Patients are now, as they should always be, at the center of oncology trial design.
Liz O’Brien

It is no longer enough to show that a new oncology treatment is as effective and safe as other available treatments. It must be clinically meaningful and an advancement from the patient perspective. Endpoints still include traditional oncology markers such as survival and progression. In addition, patient-focused endpoints once viewed as nice-to-haves are now must-haves, including time to next treatment (TTNT) and patient quality of life.

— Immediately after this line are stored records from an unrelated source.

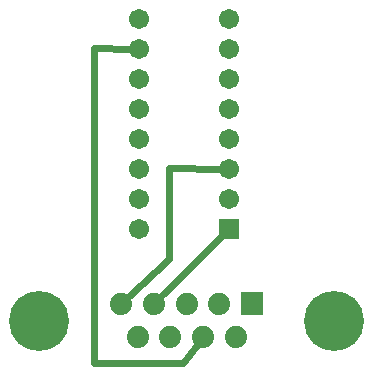
<source format=gtl>
G04 MADE WITH FRITZING*
G04 WWW.FRITZING.ORG*
G04 DOUBLE SIDED*
G04 HOLES PLATED*
G04 CONTOUR ON CENTER OF CONTOUR VECTOR*
%ASAXBY*%
%FSLAX23Y23*%
%MOIN*%
%OFA0B0*%
%SFA1.0B1.0*%
%ADD10C,0.074000*%
%ADD11C,0.200000*%
%ADD12C,0.067559*%
%ADD13R,0.067559X0.067559*%
%ADD14C,0.024000*%
%ADD15R,0.001000X0.001000*%
%LNCOPPER1*%
G90*
G70*
G54D10*
X844Y226D03*
X735Y226D03*
X626Y226D03*
X517Y226D03*
X407Y226D03*
X789Y114D03*
X680Y114D03*
X571Y114D03*
X462Y114D03*
G54D11*
X1118Y170D03*
X133Y170D03*
G54D10*
X844Y226D03*
X735Y226D03*
X626Y226D03*
X517Y226D03*
X407Y226D03*
X789Y114D03*
X680Y114D03*
X571Y114D03*
X462Y114D03*
G54D11*
X1118Y170D03*
X133Y170D03*
G54D12*
X767Y476D03*
X467Y476D03*
X767Y576D03*
X467Y576D03*
X767Y676D03*
X467Y676D03*
X767Y776D03*
X467Y776D03*
X767Y876D03*
X467Y876D03*
X767Y976D03*
X467Y976D03*
X767Y1076D03*
X467Y1076D03*
X767Y1176D03*
X467Y1176D03*
G54D13*
X766Y476D03*
G54D14*
X538Y248D02*
X749Y459D01*
D02*
X615Y27D02*
X317Y27D01*
D02*
X317Y27D02*
X317Y1077D01*
D02*
X317Y1077D02*
X442Y1076D01*
D02*
X661Y89D02*
X615Y27D01*
D02*
X567Y376D02*
X567Y677D01*
D02*
X567Y677D02*
X742Y676D01*
D02*
X430Y247D02*
X567Y376D01*
G54D15*
X807Y263D02*
X880Y263D01*
X807Y262D02*
X880Y262D01*
X807Y261D02*
X880Y261D01*
X807Y260D02*
X880Y260D01*
X807Y259D02*
X880Y259D01*
X807Y258D02*
X880Y258D01*
X807Y257D02*
X880Y257D01*
X807Y256D02*
X880Y256D01*
X807Y255D02*
X880Y255D01*
X807Y254D02*
X880Y254D01*
X807Y253D02*
X880Y253D01*
X807Y252D02*
X880Y252D01*
X807Y251D02*
X880Y251D01*
X807Y250D02*
X880Y250D01*
X807Y249D02*
X880Y249D01*
X807Y248D02*
X880Y248D01*
X807Y247D02*
X880Y247D01*
X807Y246D02*
X837Y246D01*
X849Y246D02*
X880Y246D01*
X807Y245D02*
X834Y245D01*
X852Y245D02*
X880Y245D01*
X807Y244D02*
X833Y244D01*
X854Y244D02*
X880Y244D01*
X807Y243D02*
X831Y243D01*
X855Y243D02*
X880Y243D01*
X807Y242D02*
X830Y242D01*
X856Y242D02*
X880Y242D01*
X807Y241D02*
X829Y241D01*
X858Y241D02*
X880Y241D01*
X807Y240D02*
X828Y240D01*
X858Y240D02*
X880Y240D01*
X807Y239D02*
X827Y239D01*
X859Y239D02*
X880Y239D01*
X807Y238D02*
X826Y238D01*
X860Y238D02*
X880Y238D01*
X807Y237D02*
X825Y237D01*
X861Y237D02*
X880Y237D01*
X807Y236D02*
X825Y236D01*
X861Y236D02*
X880Y236D01*
X807Y235D02*
X824Y235D01*
X862Y235D02*
X880Y235D01*
X807Y234D02*
X824Y234D01*
X862Y234D02*
X880Y234D01*
X807Y233D02*
X824Y233D01*
X862Y233D02*
X880Y233D01*
X807Y232D02*
X823Y232D01*
X863Y232D02*
X880Y232D01*
X807Y231D02*
X823Y231D01*
X863Y231D02*
X880Y231D01*
X807Y230D02*
X823Y230D01*
X863Y230D02*
X880Y230D01*
X807Y229D02*
X823Y229D01*
X863Y229D02*
X880Y229D01*
X807Y228D02*
X823Y228D01*
X863Y228D02*
X880Y228D01*
X807Y227D02*
X823Y227D01*
X863Y227D02*
X880Y227D01*
X807Y226D02*
X823Y226D01*
X863Y226D02*
X880Y226D01*
X807Y225D02*
X823Y225D01*
X863Y225D02*
X880Y225D01*
X807Y224D02*
X823Y224D01*
X863Y224D02*
X880Y224D01*
X807Y223D02*
X823Y223D01*
X863Y223D02*
X880Y223D01*
X807Y222D02*
X823Y222D01*
X863Y222D02*
X880Y222D01*
X807Y221D02*
X823Y221D01*
X863Y221D02*
X880Y221D01*
X807Y220D02*
X824Y220D01*
X862Y220D02*
X880Y220D01*
X807Y219D02*
X824Y219D01*
X862Y219D02*
X880Y219D01*
X807Y218D02*
X825Y218D01*
X861Y218D02*
X880Y218D01*
X807Y217D02*
X825Y217D01*
X861Y217D02*
X880Y217D01*
X807Y216D02*
X826Y216D01*
X860Y216D02*
X880Y216D01*
X807Y215D02*
X826Y215D01*
X860Y215D02*
X880Y215D01*
X807Y214D02*
X827Y214D01*
X859Y214D02*
X880Y214D01*
X807Y213D02*
X828Y213D01*
X858Y213D02*
X880Y213D01*
X807Y212D02*
X829Y212D01*
X857Y212D02*
X880Y212D01*
X807Y211D02*
X830Y211D01*
X856Y211D02*
X880Y211D01*
X807Y210D02*
X832Y210D01*
X854Y210D02*
X880Y210D01*
X807Y209D02*
X834Y209D01*
X853Y209D02*
X880Y209D01*
X807Y208D02*
X836Y208D01*
X850Y208D02*
X880Y208D01*
X807Y207D02*
X840Y207D01*
X846Y207D02*
X880Y207D01*
X807Y206D02*
X880Y206D01*
X807Y205D02*
X880Y205D01*
X807Y204D02*
X880Y204D01*
X807Y203D02*
X880Y203D01*
X807Y202D02*
X880Y202D01*
X807Y201D02*
X880Y201D01*
X807Y200D02*
X880Y200D01*
X807Y199D02*
X880Y199D01*
X807Y198D02*
X880Y198D01*
X807Y197D02*
X880Y197D01*
X807Y196D02*
X880Y196D01*
X807Y195D02*
X880Y195D01*
X807Y194D02*
X880Y194D01*
X807Y193D02*
X880Y193D01*
X807Y192D02*
X880Y192D01*
X807Y191D02*
X880Y191D01*
X807Y190D02*
X879Y190D01*
D02*
G04 End of Copper1*
M02*
</source>
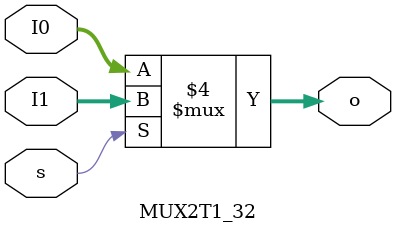
<source format=v>
`timescale 1ns / 1ps



module MUX2T1_32(
input wire s,
input wire[31:0] I0,
input wire[31:0] I1,
output reg [31:0] o
    );
    always @(*) begin
        if (s == 1'b0)
            o =I0 ;
        else
            o = I1 ;
    end
endmodule

</source>
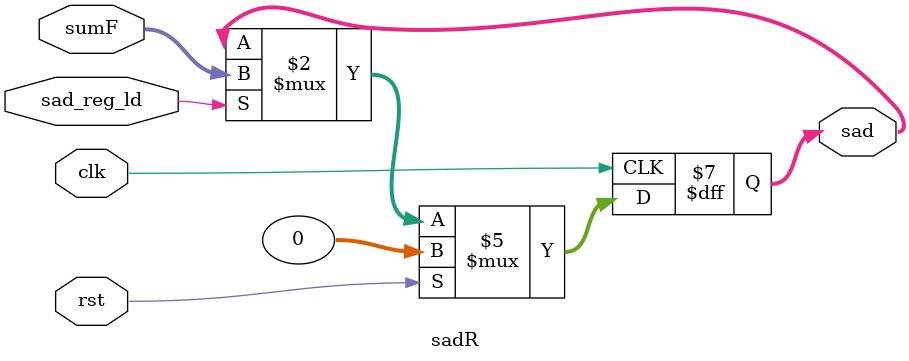
<source format=sv>
module sadR(
	input logic rst,
	input logic clk,
	input logic sad_reg_ld,
	input logic [31:0] sumF,
	output logic [31:0] sad
	);


	always_ff @ (posedge clk)
	begin
		if (rst)
			sad <= '0;
		else if (sad_reg_ld)
			sad <= sumF;
		end

endmodule 
</source>
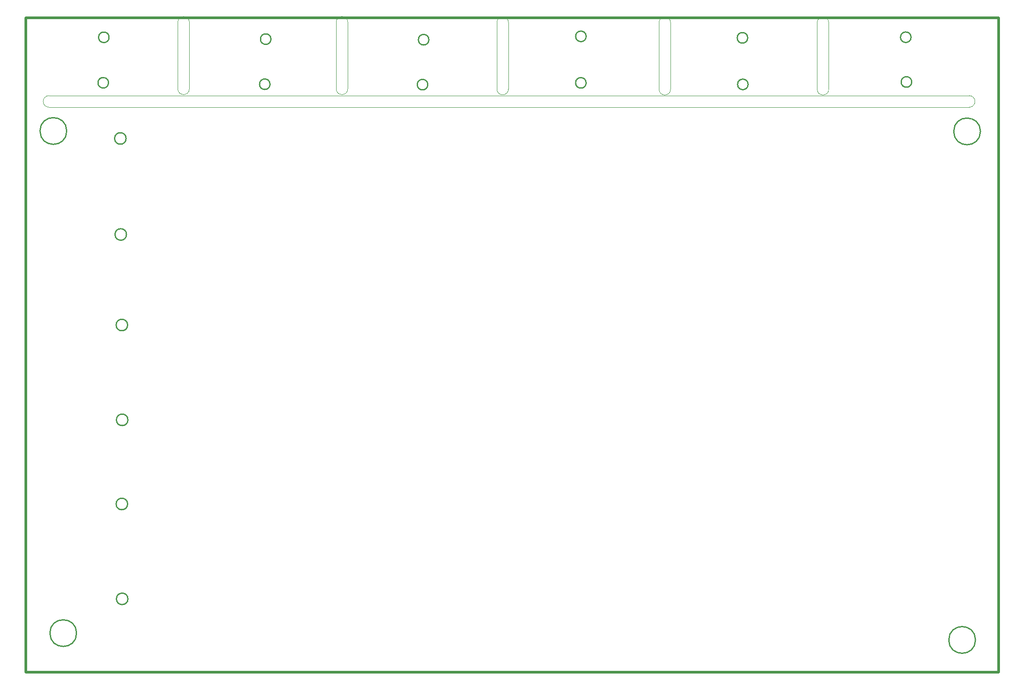
<source format=gm1>
G04*
G04 #@! TF.GenerationSoftware,Altium Limited,Altium Designer,21.6.4 (81)*
G04*
G04 Layer_Color=16711935*
%FSLAX43Y43*%
%MOMM*%
G71*
G04*
G04 #@! TF.SameCoordinates,346ECB39-7FB1-4B03-902B-A5351CF8790B*
G04*
G04*
G04 #@! TF.FilePolarity,Positive*
G04*
G01*
G75*
%ADD12C,0.254*%
%ADD93C,0.013*%
%ADD94C,0.127*%
%ADD95C,0.500*%
D12*
X77086Y165180D02*
G03*
X77086Y165180I-1000J0D01*
G01*
X77199Y173823D02*
G03*
X77199Y173823I-1000J0D01*
G01*
X198714Y164871D02*
G03*
X198714Y164871I-1000J0D01*
G01*
X229829Y165329D02*
G03*
X229829Y165329I-1000J0D01*
G01*
X229702Y173838D02*
G03*
X229702Y173838I-1000J0D01*
G01*
X198643Y173722D02*
G03*
X198643Y173722I-1000J0D01*
G01*
X167916Y165154D02*
G03*
X167916Y165154I-1000J0D01*
G01*
X167922Y174005D02*
G03*
X167922Y174005I-1000J0D01*
G01*
X137804Y164821D02*
G03*
X137804Y164821I-1000J0D01*
G01*
X138013Y173367D02*
G03*
X138013Y173367I-1000J0D01*
G01*
X107807Y164897D02*
G03*
X107807Y164897I-1000J0D01*
G01*
X107985Y173482D02*
G03*
X107985Y173482I-1000J0D01*
G01*
X242900Y155931D02*
G03*
X242900Y155931I-2540J0D01*
G01*
X241960Y59207D02*
G03*
X241960Y59207I-2540J0D01*
G01*
X80716Y85065D02*
G03*
X80716Y85065I-1092J0D01*
G01*
X80775Y67020D02*
G03*
X80775Y67020I-1092J0D01*
G01*
X80776Y101063D02*
G03*
X80776Y101063I-1092J0D01*
G01*
X80721Y119101D02*
G03*
X80721Y119101I-1092J0D01*
G01*
X69139Y156007D02*
G03*
X69139Y156007I-2540J0D01*
G01*
X71018Y60503D02*
G03*
X71018Y60503I-2540J0D01*
G01*
X80506Y136327D02*
G03*
X80506Y136327I-1092J0D01*
G01*
X80434Y154584D02*
G03*
X80434Y154584I-1092J0D01*
G01*
D93*
X153144Y176645D02*
G03*
X150944Y176631I-1100J0D01*
G01*
X150944Y163982D02*
G03*
X153144Y163983I1100J0D01*
G01*
X181780Y163957D02*
G03*
X183980Y163957I1100J0D01*
G01*
Y176620D02*
G03*
X181780Y176606I-1100J0D01*
G01*
X122588Y176696D02*
G03*
X120388Y176682I-1100J0D01*
G01*
X120388Y164033D02*
G03*
X122588Y164033I1100J0D01*
G01*
X214054Y176620D02*
G03*
X211854Y176606I-1100J0D01*
G01*
X211854Y163957D02*
G03*
X214054Y163957I1100J0D01*
G01*
X65757Y162728D02*
G03*
X65771Y160528I0J-1100D01*
G01*
X240757Y160528D02*
G03*
X240757Y162728I0J1100D01*
G01*
X92464Y176696D02*
G03*
X90264Y176682I-1100J0D01*
G01*
X90264Y164033D02*
G03*
X92464Y164033I1100J0D01*
G01*
X153144Y163983D02*
Y176645D01*
X150944Y163982D02*
X150944Y176631D01*
X181780Y163957D02*
X181780Y176606D01*
X122588Y164033D02*
Y176696D01*
X120388Y164033D02*
X120388Y176682D01*
X183980Y163957D02*
Y176620D01*
X214054Y163957D02*
Y176620D01*
X211854Y163957D02*
X211854Y176606D01*
X65771Y160528D02*
X240757Y160528D01*
X65757Y162728D02*
X240757D01*
X90264Y164033D02*
X90264Y176682D01*
X92464Y164033D02*
Y176696D01*
D94*
X92151Y177038D02*
D03*
D03*
X91897D02*
D03*
D03*
D95*
X61341Y53061D02*
X246341D01*
X61341Y177561D02*
X246341D01*
Y53061D02*
Y177561D01*
X61341Y53061D02*
Y177561D01*
M02*

</source>
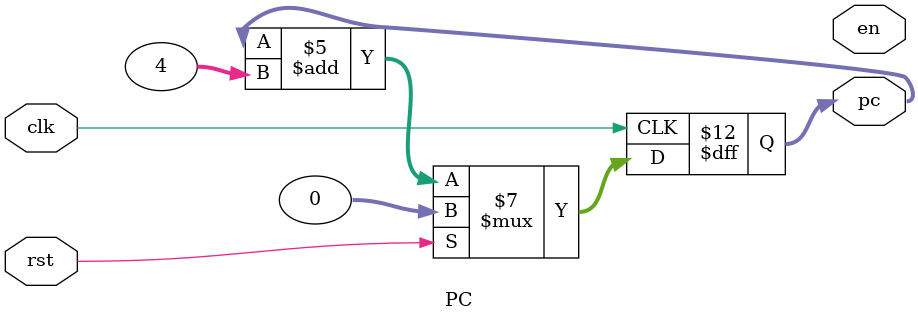
<source format=v>
module PC(
    input clk,
    input rst,
    output reg en,
    output reg[31:0] pc
    );
    reg [31:0] pc;
    always @(posedge clk)begin
        if(rst == 1'b1)begin
            ce <= 1'b0;
        end
        else begin
            ce <= 1'b1;
        end
    end
    always @(posedge clk)begin
        if(rst == 1'b1)begin
            pc <= 32'h00000000; 
            //en <= 1'b0;
            //这里再次将复位切开，我是不太明白
        end
        else begin
            pc <= pc + 32'h4;
            //en <= 1'b1;
        end
    end
endmodule

</source>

Early Planning and Engaging with Patient Groups

For effective JCA submissions, clinical value must be demonstrated much earlier in drug development, ideally from phase 2. Early planning is crucial to anticipate JCA expectations. Draft PICOs should be shared with patient groups, key opinion leaders and other stakeholders. The input from patients and stakeholders should be captured in the JCA. This necessity will lead to strengthening patient and clinician networks to ensure their engagement and accurately reflect their inputs. This offers sponsors an opportunity to listen and understand oncology patients and see the drug development process through their eyes.

JCA One Year Later

A year is not a very long time in drug development. However, one year after JCA, implementation patterns are emerging in oncology drug development. More patient reported outcomes (PROs) are being integrated into studies. HEOR teams in clinical research organizations (CROs) are deeply engaged in cross-functional work with oncology drug development teams. For oncology patients a year can be the difference between illness and regained health, or indeed between life and death. An additional year means more time to spend with the people they love and being able to enjoy life. People with cancer enable clinical trials through their participation and they have the highest stakes in the complex world of developing oncology treatments and ATMPs.